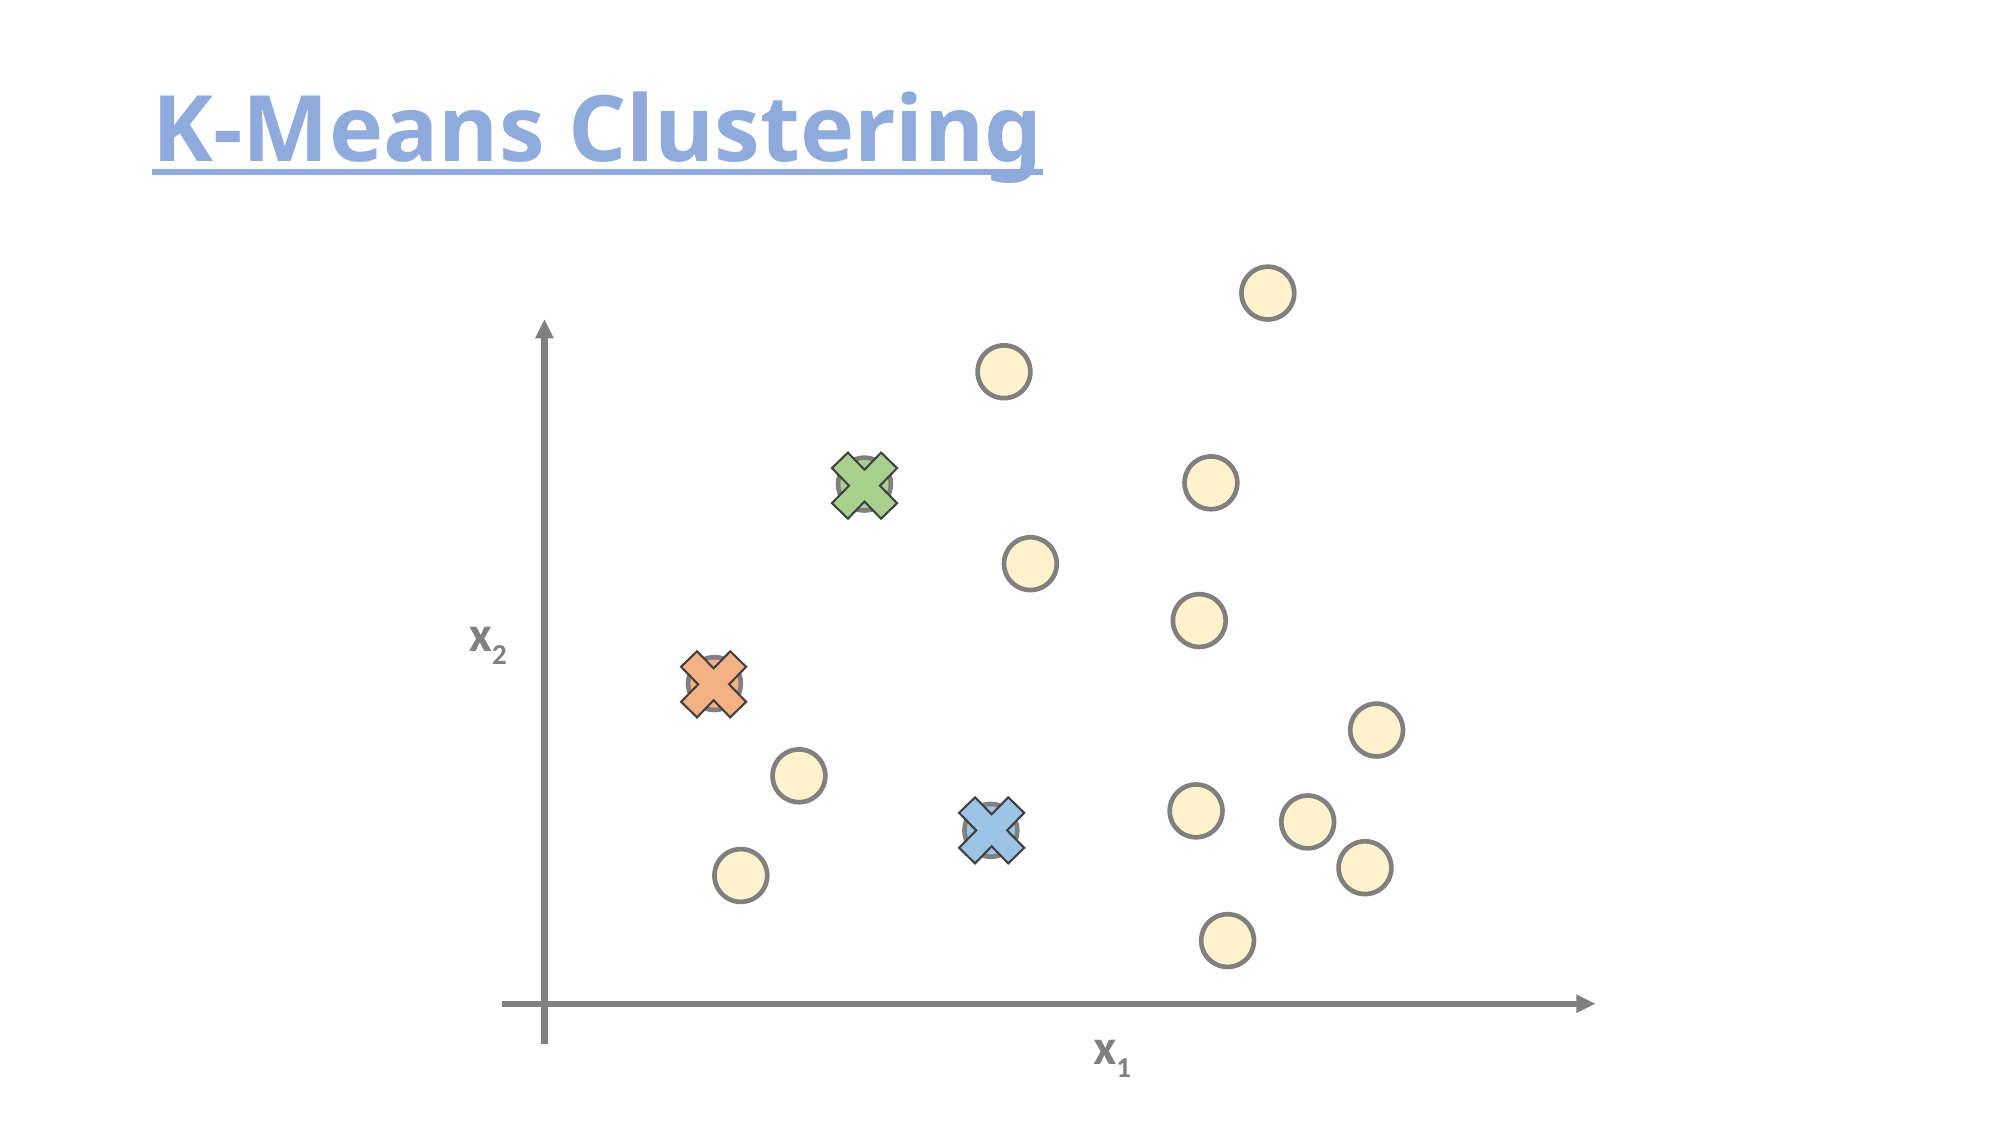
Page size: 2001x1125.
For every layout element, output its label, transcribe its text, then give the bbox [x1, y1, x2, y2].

text_box [856, 456, 873, 467]
text_box [1183, 455, 1239, 511]
text_box [963, 821, 974, 840]
text_box [858, 504, 871, 512]
text_box [687, 676, 696, 692]
text_box [707, 703, 721, 711]
text_box [957, 795, 1026, 865]
text_box [1002, 536, 1058, 592]
text_box [706, 656, 722, 666]
text_box [1200, 913, 1256, 969]
text_box [1010, 822, 1019, 839]
text_box [1280, 794, 1336, 850]
text_box [837, 476, 846, 494]
text_box [1240, 265, 1296, 321]
title K-Means Clustering [137, 23, 1863, 241]
text_box [732, 675, 742, 694]
text_box [1337, 840, 1393, 896]
text_box [1168, 783, 1224, 839]
text_box [1349, 702, 1405, 758]
text_box [830, 451, 899, 521]
text_box [679, 649, 748, 719]
text_box [984, 802, 999, 812]
text_box x2 [454, 594, 522, 678]
text_box [976, 344, 1032, 400]
text_box [1171, 593, 1227, 648]
text_box [984, 849, 999, 858]
text_box x1 [1078, 1007, 1147, 1091]
text_box [713, 848, 769, 903]
text_box [883, 477, 892, 494]
text_box [771, 748, 827, 804]
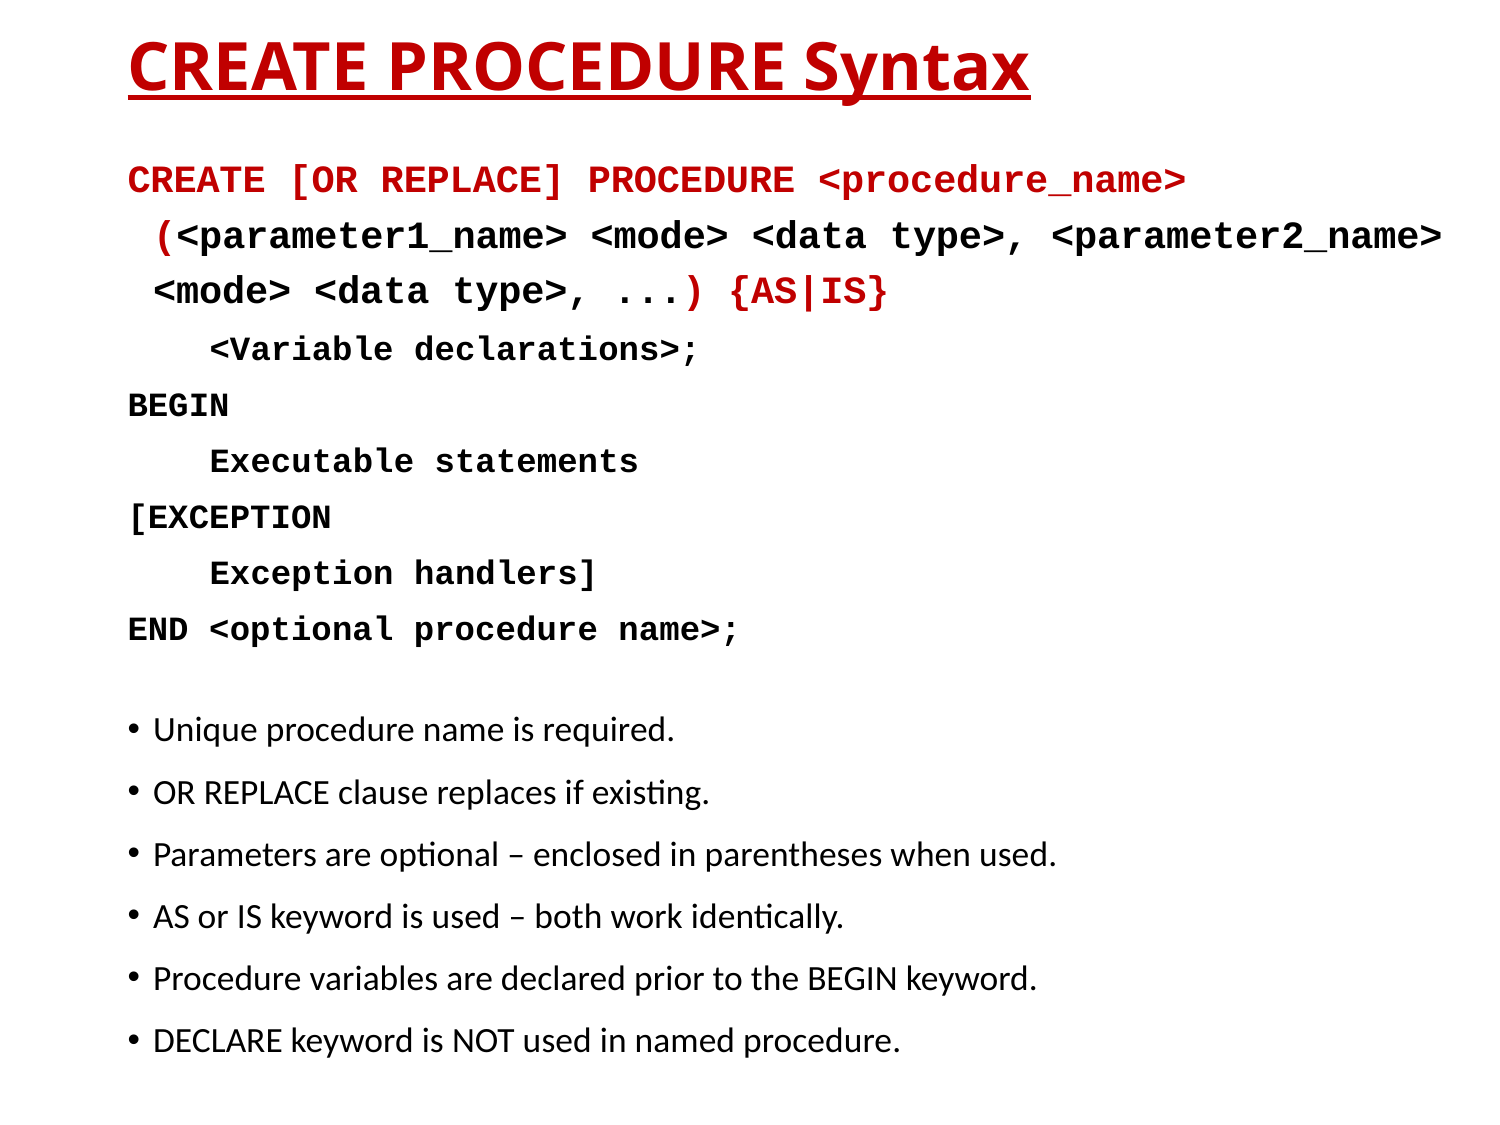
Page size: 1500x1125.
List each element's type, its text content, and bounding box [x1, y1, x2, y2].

title CREATE PROCEDURE Syntax [112, 0, 1388, 137]
list CREATE [OR REPLACE] PROCEDURE <procedure_name> (<parameter1_name> <mode> <data type>, <parameter2_name> <mode> <data type>, ...) {AS|IS} <Variable declarations>; BEGIN Executable statements [EXCEPTION Exception handlers] END <optional procedure name>; Unique procedure name is required. OR REPLACE clause replaces if existing. Parameters are optional – enclosed in parentheses when used. AS or IS keyword is used – both work identically. Procedure variables are declared prior to the BEGIN keyword. DECLARE keyword is NOT used in named procedure. [112, 137, 1463, 1075]
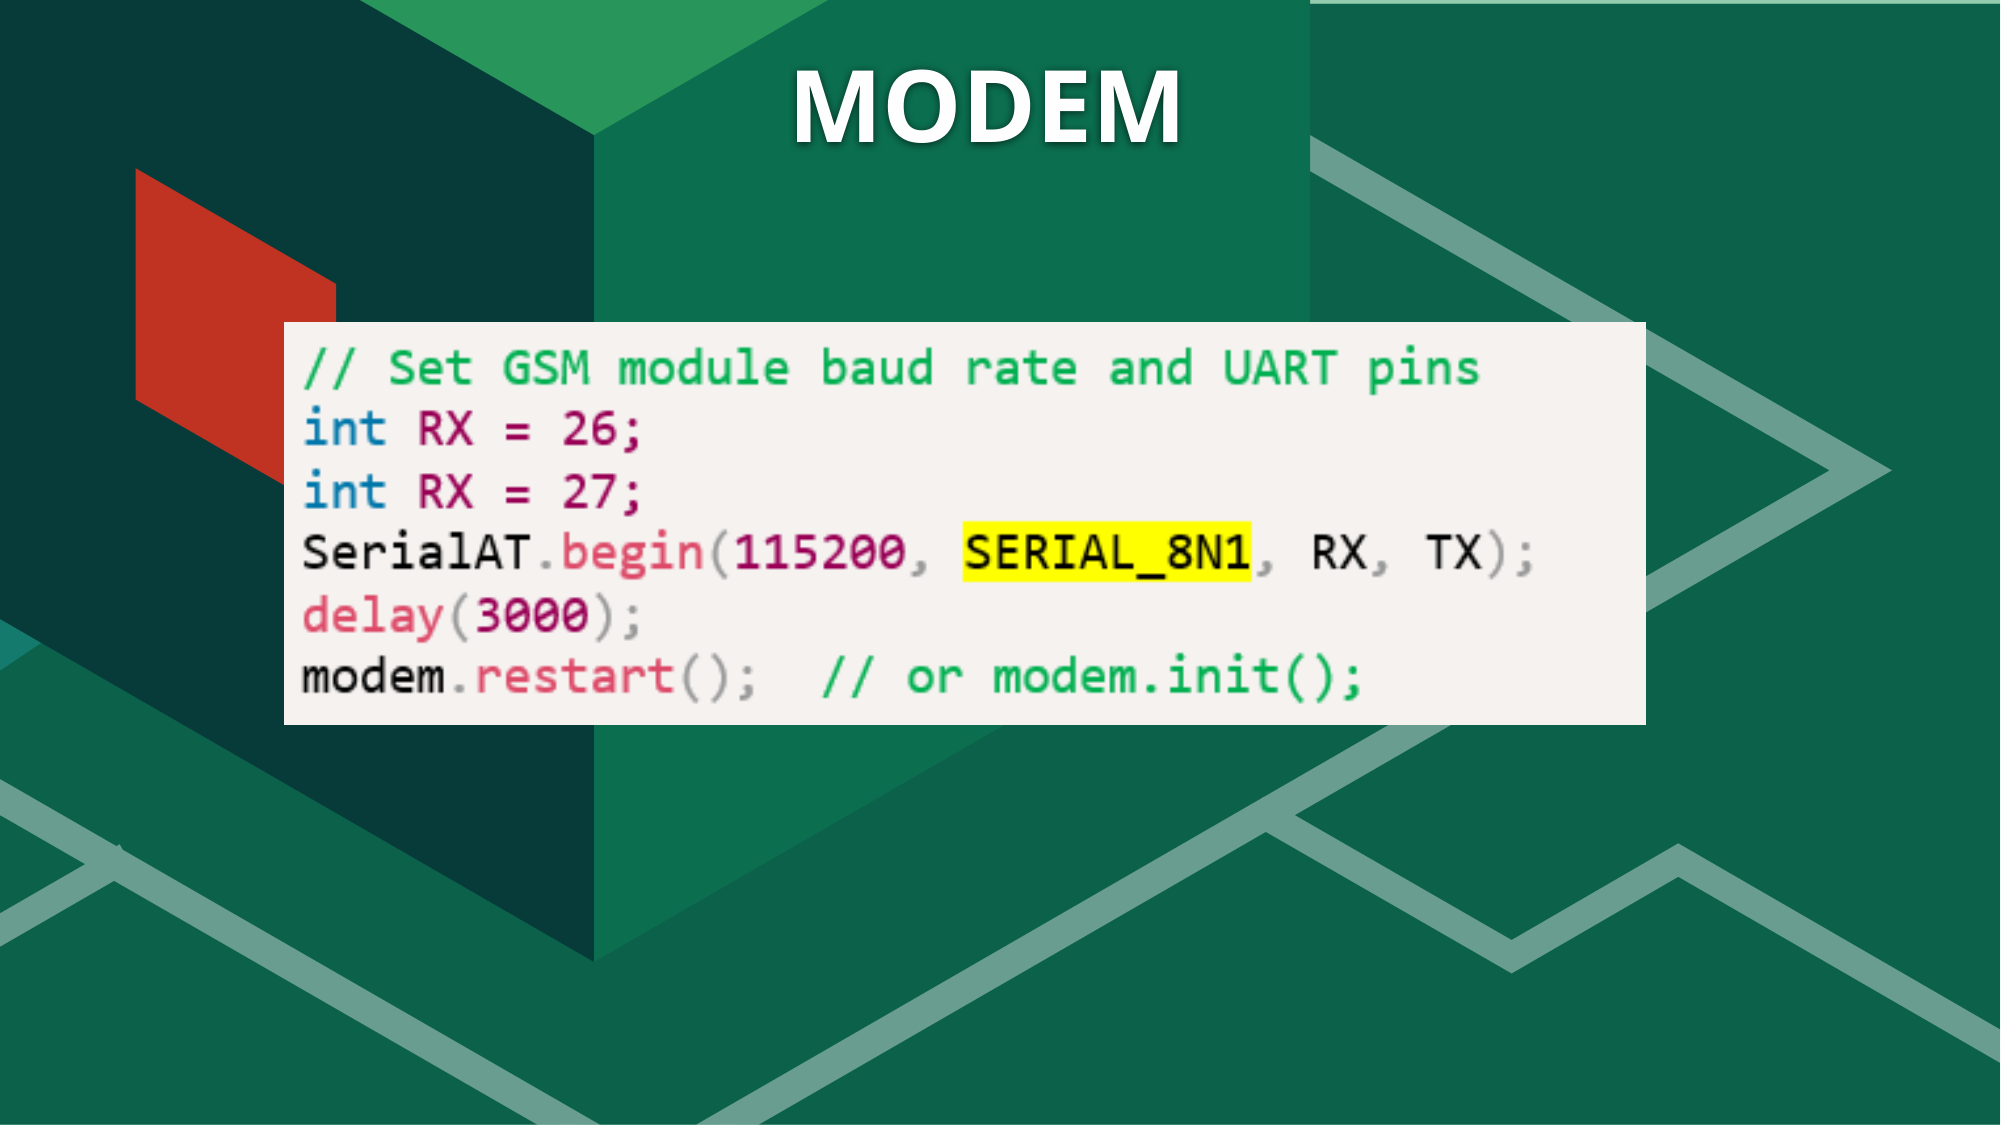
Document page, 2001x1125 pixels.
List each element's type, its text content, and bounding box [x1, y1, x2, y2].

= = = = = = =

-- EXERCISE AIM --
Could you report how many lines of the listing contain the word "size"? Only the number is needed.

-- SOLUTION TO THE PROBLEM --
2